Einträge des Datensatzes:
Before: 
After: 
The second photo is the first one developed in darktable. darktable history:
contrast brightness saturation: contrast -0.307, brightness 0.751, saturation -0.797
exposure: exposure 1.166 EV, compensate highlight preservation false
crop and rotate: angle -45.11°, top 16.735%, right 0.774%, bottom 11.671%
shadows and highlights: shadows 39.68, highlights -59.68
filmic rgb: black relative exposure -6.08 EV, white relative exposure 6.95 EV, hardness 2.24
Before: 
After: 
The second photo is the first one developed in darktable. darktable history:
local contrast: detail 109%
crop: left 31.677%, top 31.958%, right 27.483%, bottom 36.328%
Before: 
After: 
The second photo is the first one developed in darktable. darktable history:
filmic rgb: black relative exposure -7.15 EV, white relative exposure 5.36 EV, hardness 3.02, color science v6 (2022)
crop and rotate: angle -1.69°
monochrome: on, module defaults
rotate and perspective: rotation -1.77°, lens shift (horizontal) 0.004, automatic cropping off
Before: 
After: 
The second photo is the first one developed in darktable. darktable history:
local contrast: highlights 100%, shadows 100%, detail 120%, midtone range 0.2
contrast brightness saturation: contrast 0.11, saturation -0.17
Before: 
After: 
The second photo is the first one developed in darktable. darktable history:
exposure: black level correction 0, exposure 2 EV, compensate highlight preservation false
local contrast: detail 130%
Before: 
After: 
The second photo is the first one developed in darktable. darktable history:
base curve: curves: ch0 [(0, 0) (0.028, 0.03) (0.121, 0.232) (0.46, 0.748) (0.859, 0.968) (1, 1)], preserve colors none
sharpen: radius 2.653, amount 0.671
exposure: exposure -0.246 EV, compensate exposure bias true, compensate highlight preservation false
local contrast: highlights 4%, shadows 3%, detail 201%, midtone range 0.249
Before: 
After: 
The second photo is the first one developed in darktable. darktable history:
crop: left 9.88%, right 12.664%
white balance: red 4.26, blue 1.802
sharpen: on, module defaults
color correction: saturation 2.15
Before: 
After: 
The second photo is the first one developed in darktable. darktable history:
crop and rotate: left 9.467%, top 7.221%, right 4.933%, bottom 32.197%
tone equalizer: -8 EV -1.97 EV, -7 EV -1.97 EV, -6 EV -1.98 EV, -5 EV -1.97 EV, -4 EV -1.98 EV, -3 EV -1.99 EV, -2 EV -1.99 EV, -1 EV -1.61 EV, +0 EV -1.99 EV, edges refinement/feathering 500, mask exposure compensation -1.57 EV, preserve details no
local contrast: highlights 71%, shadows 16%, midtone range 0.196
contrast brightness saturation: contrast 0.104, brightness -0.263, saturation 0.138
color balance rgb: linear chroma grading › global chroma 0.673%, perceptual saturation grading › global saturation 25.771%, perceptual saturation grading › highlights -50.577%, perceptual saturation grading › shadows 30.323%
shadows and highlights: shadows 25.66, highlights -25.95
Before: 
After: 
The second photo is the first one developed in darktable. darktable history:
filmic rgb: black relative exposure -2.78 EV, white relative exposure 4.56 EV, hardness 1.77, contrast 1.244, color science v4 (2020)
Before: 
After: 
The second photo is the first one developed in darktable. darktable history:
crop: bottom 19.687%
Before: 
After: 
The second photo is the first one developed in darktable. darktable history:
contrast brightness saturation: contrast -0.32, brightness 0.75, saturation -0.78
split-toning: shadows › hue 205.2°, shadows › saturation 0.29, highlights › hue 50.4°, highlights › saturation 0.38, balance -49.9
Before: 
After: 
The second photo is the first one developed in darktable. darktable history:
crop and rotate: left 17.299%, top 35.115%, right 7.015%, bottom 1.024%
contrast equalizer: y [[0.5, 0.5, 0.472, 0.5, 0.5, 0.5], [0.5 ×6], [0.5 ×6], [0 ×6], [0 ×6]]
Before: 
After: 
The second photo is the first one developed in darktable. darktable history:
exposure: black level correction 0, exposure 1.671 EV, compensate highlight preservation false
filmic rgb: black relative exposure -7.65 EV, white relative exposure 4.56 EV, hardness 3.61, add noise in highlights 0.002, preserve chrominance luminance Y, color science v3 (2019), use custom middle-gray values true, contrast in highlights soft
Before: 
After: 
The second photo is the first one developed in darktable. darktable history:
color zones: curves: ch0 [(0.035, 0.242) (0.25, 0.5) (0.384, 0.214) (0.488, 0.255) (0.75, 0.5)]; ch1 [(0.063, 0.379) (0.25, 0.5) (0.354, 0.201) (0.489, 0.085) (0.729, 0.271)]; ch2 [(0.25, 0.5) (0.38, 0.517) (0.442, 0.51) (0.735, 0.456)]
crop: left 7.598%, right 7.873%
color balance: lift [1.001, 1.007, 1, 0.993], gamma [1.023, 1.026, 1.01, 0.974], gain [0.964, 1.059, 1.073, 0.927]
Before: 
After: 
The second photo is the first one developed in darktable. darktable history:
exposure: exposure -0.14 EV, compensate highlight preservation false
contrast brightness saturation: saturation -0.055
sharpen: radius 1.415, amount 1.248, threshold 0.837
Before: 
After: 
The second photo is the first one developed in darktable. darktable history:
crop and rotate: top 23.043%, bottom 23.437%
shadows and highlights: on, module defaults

Auszuführende Aufgabe: Gib die Daten vom Anfang bis einschließlich der Zeile mit „shadows and highlights: shadows 39.68, highlights“ unverändert wieder.

Antwort:
Before: 
After: 
The second photo is the first one developed in darktable. darktable history:
contrast brightness saturation: contrast -0.307, brightness 0.751, saturation -0.797
exposure: exposure 1.166 EV, compensate highlight preservation false
crop and rotate: angle -45.11°, top 16.735%, right 0.774%, bottom 11.671%
shadows and highlights: shadows 39.68, highlights -59.68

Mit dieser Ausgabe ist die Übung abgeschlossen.